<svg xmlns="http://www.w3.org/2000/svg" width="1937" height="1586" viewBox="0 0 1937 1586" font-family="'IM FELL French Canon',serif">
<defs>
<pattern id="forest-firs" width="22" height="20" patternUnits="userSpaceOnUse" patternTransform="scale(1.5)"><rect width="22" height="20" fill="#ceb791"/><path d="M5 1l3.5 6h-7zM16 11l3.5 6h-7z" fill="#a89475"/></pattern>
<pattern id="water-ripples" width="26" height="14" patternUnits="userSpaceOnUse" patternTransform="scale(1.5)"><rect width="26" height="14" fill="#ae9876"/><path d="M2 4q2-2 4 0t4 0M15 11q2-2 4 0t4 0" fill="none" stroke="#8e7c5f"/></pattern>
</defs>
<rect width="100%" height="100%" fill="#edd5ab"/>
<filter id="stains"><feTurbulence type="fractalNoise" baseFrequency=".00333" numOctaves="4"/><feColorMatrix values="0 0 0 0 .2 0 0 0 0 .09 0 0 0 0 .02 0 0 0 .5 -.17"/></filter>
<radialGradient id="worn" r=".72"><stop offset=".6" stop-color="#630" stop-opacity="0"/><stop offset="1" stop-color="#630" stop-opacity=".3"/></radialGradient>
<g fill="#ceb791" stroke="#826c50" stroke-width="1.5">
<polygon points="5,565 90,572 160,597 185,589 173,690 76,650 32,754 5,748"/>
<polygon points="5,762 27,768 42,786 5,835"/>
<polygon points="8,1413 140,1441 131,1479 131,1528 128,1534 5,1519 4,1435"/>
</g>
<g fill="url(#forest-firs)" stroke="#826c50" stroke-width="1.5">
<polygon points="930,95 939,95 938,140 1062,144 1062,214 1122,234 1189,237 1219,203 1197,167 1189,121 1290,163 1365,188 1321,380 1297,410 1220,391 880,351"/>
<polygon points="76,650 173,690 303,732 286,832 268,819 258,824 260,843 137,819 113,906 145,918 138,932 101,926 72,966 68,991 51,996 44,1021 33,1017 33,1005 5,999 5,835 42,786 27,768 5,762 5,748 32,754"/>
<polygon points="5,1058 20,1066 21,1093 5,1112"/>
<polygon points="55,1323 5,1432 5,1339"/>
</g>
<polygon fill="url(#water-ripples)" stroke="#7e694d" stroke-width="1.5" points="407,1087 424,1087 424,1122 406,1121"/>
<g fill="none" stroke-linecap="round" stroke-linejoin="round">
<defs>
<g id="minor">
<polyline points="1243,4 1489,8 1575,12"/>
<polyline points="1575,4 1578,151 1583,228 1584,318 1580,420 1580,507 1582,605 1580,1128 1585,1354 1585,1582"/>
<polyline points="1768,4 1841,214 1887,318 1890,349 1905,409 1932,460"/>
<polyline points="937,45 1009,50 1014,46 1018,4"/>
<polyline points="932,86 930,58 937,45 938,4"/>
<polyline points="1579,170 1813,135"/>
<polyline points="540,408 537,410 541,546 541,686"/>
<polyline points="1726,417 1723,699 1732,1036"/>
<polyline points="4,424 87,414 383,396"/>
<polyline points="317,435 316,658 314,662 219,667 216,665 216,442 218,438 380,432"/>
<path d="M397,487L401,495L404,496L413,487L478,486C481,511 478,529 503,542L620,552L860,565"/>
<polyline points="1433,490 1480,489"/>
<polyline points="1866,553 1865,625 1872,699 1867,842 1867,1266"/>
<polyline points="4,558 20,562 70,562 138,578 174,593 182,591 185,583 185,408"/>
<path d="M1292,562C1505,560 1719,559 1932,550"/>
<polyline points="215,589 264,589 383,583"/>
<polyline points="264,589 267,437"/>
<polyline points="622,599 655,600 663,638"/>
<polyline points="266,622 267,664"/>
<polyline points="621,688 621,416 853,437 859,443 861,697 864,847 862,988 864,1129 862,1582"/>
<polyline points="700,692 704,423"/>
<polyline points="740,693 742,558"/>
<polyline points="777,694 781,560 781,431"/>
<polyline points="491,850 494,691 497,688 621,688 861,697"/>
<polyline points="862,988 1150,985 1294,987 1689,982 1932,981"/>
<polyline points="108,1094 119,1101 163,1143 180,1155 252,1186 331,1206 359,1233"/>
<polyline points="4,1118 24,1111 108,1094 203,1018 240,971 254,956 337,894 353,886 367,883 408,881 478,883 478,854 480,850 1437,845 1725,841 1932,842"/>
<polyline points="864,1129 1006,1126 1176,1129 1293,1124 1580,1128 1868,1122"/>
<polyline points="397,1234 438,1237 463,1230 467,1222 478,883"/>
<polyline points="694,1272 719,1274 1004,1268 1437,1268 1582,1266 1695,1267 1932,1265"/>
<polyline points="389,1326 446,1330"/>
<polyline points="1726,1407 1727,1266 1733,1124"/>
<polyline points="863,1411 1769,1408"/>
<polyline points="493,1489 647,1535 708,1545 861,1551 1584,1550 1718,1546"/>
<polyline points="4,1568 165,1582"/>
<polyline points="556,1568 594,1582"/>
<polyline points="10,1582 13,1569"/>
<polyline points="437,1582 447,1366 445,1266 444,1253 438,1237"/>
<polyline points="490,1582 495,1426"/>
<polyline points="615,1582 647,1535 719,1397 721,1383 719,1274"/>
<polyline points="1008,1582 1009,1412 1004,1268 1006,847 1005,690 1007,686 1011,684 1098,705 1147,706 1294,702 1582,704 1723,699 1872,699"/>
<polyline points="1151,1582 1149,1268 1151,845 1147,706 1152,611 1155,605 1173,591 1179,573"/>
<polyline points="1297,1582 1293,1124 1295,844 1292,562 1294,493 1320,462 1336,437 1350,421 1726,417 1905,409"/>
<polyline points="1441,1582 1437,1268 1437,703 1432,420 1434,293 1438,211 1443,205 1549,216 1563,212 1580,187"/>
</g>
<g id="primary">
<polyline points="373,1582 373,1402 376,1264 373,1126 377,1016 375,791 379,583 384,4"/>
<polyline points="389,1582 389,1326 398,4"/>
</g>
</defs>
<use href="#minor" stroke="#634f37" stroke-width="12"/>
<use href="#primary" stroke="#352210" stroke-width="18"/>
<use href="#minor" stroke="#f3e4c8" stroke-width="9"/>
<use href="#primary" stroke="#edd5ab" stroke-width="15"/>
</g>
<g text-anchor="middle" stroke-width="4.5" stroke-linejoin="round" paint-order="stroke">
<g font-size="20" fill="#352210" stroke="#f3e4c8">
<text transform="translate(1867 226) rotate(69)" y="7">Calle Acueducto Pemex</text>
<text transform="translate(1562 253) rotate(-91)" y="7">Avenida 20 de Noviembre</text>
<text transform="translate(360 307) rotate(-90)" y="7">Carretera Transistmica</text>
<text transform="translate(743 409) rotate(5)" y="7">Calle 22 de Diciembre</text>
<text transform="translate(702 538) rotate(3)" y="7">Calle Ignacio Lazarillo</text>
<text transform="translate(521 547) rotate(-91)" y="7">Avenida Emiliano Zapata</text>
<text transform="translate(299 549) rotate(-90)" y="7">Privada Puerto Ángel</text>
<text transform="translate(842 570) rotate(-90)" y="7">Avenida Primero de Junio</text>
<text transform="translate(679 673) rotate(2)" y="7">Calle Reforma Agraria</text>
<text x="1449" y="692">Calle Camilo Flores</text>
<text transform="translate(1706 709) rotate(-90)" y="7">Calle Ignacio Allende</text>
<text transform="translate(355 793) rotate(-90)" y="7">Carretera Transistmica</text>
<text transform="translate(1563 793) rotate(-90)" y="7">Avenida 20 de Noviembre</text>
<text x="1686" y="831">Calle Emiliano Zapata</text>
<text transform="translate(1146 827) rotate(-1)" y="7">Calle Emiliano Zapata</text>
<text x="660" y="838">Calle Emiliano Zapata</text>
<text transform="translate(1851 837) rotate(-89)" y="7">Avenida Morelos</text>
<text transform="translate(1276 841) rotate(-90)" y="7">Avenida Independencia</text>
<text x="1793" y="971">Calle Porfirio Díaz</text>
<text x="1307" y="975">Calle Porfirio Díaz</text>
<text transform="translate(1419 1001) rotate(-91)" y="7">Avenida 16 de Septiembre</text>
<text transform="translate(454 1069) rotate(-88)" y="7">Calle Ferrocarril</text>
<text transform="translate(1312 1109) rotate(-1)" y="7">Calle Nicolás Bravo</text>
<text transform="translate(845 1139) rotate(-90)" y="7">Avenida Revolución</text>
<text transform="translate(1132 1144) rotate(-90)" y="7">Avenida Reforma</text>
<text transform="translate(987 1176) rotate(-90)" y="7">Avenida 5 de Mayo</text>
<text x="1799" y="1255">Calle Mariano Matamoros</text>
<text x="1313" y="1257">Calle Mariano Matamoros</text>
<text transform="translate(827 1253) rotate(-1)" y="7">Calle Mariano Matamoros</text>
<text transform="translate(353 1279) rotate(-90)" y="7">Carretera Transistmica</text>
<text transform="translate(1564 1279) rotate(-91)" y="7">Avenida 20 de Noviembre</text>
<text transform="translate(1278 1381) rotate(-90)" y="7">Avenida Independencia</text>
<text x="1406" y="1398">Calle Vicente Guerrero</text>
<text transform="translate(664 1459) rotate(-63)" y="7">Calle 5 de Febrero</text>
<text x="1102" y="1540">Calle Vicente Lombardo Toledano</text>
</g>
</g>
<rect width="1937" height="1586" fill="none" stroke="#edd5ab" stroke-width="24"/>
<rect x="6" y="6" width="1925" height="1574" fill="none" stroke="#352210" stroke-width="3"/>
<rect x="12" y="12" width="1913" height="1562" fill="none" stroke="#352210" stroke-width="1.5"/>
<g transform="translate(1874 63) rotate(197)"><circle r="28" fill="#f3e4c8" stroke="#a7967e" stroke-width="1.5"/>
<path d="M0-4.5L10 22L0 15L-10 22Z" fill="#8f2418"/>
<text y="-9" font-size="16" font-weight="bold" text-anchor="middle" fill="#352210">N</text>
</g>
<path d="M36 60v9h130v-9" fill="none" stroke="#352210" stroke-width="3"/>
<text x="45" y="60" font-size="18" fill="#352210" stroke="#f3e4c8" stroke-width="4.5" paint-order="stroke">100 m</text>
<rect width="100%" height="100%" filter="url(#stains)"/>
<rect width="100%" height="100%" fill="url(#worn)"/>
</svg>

|---|

**EXERCISE REQUIREMENTS**.
Go through the material above, find each line with the string "worn", and copy it.

**TASK RESPONSE**.
<radialGradient id="worn" r=".72"><stop offset=".6" stop-color="#630" stop-opacity="0"/><stop offset="1" stop-color="#630" stop-opacity=".3"/></radialGradient>
<rect width="100%" height="100%" fill="url(#worn)"/>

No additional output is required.